While some school principals say they are pleased with today's transfer of Novopay to a Crown-owned company, they still have criticisms of the troubled payroll system.
Ownership of the much-maligned school payroll system, which has been dogged by problems, passes from Australian company Talent2 to the Government today.
Principals said there are fewer problems with Novopay, but it was not the easy-to-use, modern payroll system they were promised, and they doubt it ever will be.
Auckland Primary Principals Association's Novopay spokesperson Jill Corkin said schools' end of year pay-runs will be the first big test for the new owners of the system.
She said Novopay was working much better now, but it remains to be seen how well it will handle the complicated end-of-year process.

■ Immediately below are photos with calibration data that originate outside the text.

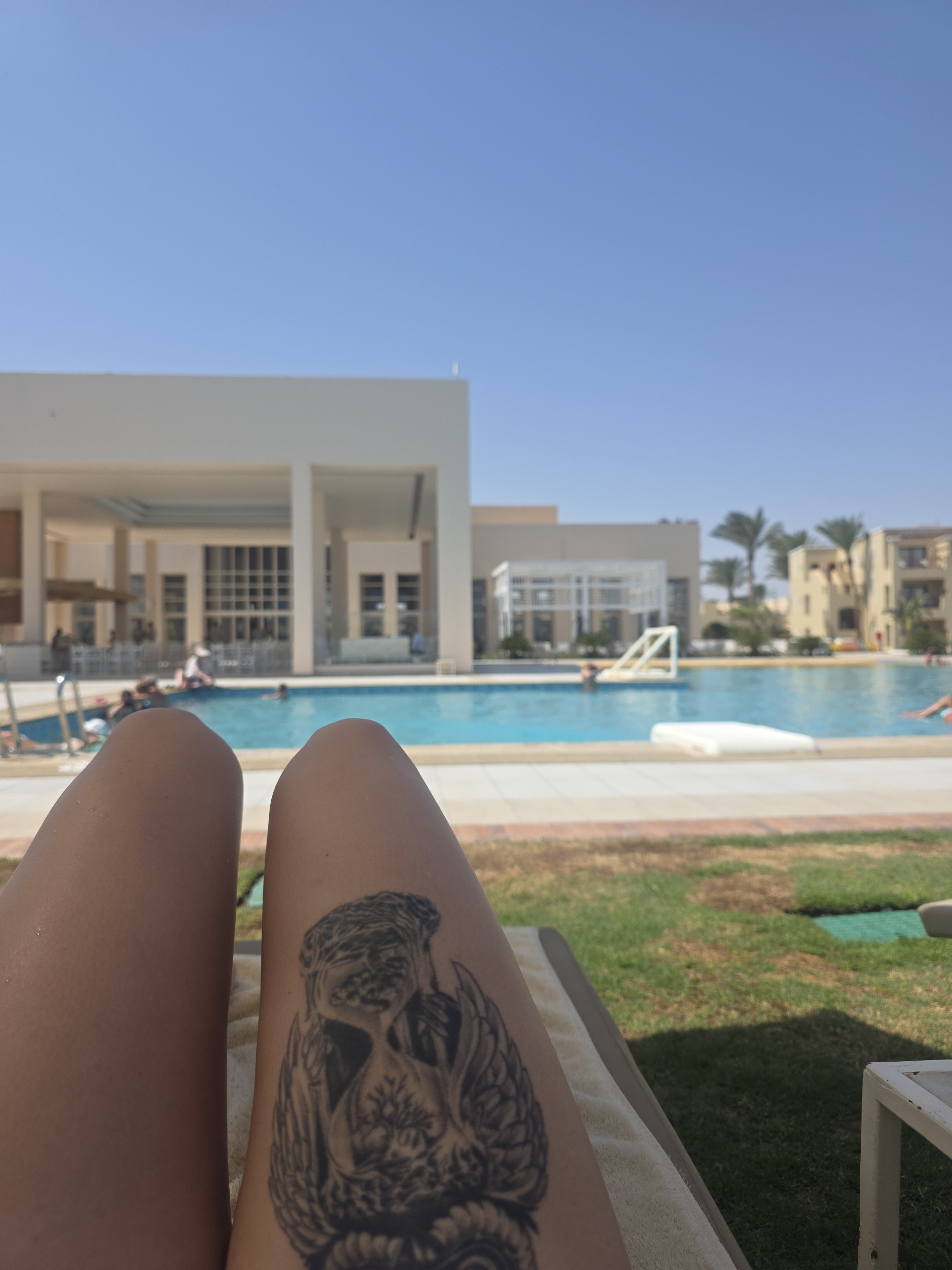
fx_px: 843
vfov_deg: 73.9
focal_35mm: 23
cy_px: 635
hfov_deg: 58.9
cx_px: 476
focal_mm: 6.3
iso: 80
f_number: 1.7
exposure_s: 1/7061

"A lot of people will be waiting to see what happens with that and how that process works through this year, because tt certainly does need to be a lot better than it was last year."

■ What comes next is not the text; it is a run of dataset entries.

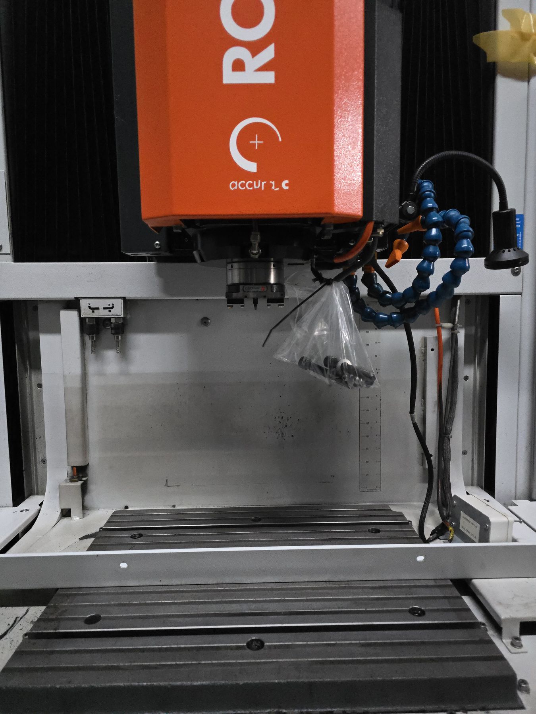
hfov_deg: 58.9
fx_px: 475
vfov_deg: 73.9
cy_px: 357
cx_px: 268
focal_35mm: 23
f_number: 1.7
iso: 1600
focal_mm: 6.3
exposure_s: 1/40
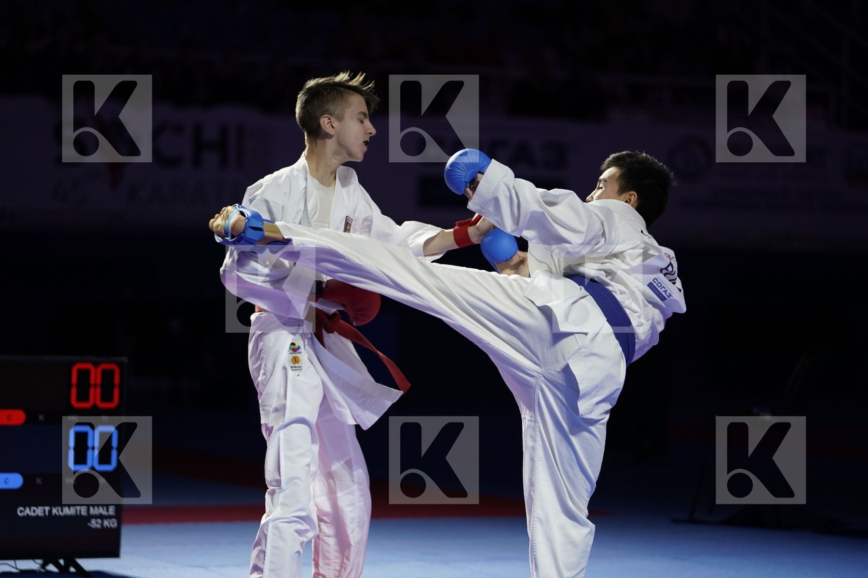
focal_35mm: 144
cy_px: 289
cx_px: 434
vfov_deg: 9.5
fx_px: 3472
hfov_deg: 14.3
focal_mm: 144
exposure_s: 1/1000
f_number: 2.8
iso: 1600
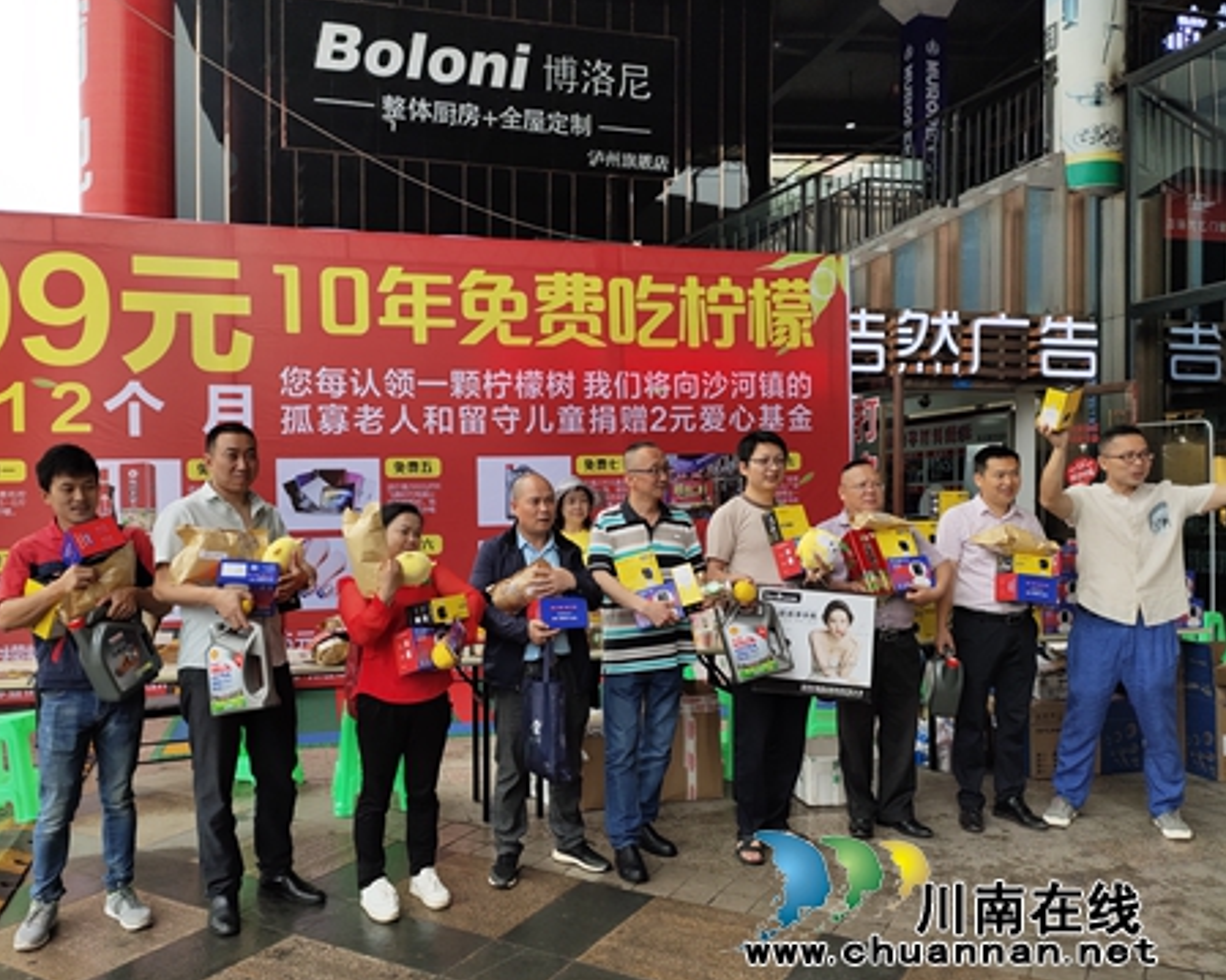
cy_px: 495
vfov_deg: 56.8
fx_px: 907
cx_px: 554
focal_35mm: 25
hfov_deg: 68.0
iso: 108
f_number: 1.79
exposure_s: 1/201
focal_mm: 4.76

However, some school leaders were happy with the change.
They said it took out the middle-man and made the Ministry directly responsible for Novopay's success or failure.
Principals Federation president Philip Harding said it was a significant change.
"It removes the whipping boy, Talent2, from the equation and it means that the ministry is now going to be answerable to the sector for future changes, improvements, developments, problems and issues that emerge from this point on."
Novopay was dogged with problems right from its introduction just over two years ago, and has cost more to fix than it did to build in the first place.
At its worst, the system was under-paying, over-paying or failing to pay thousands of teachers in a single pay run.
Those days are well behind it, and the Education Ministry said the system was now consistently below the acceptable error-rate of 0.5 percent.
Nevertheless, the Government announced in July it would take over the payroll from its Australian owner, Talent2, and school leaders have welcomed today's transfer.
Education Ministry deputy secretary, education payroll services, Cathy Magiannis said there would not be any immediate changes.
"Schools and the sector won't see any immediate difference, but there will be improvements down the track," she said.
"In the first instance it's business as usual, however the government-owned company will enable us to build on the improvements that have already been made - it will just provide a much better platform for continuous improvement."
Ms Magiannis said Novopay's software was largely stable but the help and advice provided to schools could be improved.
Novopay - the story so far
Novopay was introduced in August 2012, overdue, and at a cost of $30 million in development costs.
It was designed to provide schools with an easier, web-based way of sending instructions for the country's biggest payroll, paying about $160m a fortnight to 90,000 people.
But schools started to spot problems even before it made its first pay run at the beginning of September that year.
The problems were so bad that at the start of 2013, the government assigned a minister, Steven Joyce, to the specific role of fixing Novopay and paid schools $6m to compensate them for the extra administrative costs caused by Novopay.
Early in 2013, a technical review said most of Novopay's problems were due to it being based on an off-the-shelf payroll programme, rather than purpose-built from scratch. IT specialists said the review indicated panic and crazy practices at Talent2.
In June 2013, a ministerial inquiry laid most of the blame for Novopay's failure on the Education Ministry's lack of experience and poor governance. It said the ministry's advice to ministers about Novopay was inconsistent, overly optimistic and sometimes misrepresented the situation. The report prompted an employment inquiry into two senior ministry staff who later resigned.
In July 2013, Talent2 revealed that it expected to lose $20m on its $100m contract to build and run Novopay for 10 years.
By its first birthday, the Government said there was still a backlog of mistakes to fix, but the error rate with each pay day was less than 0.5 percent.
Novopay was supposed to cost $182m over 10 years but with barely two years passed since its introduction, the bill is already at more than $100m. That includes $45m for fixing problems with the software and providing extra support and compensation to schools.
The Government says the transfer of Novopay to the Government is worth $18-$22m, including $7m in cash and the remainder in software rights and discounted maintenance and support fees. It says it will pay Talent2 $9.6m over the next six years for the rights to use the software that underpins Novopay.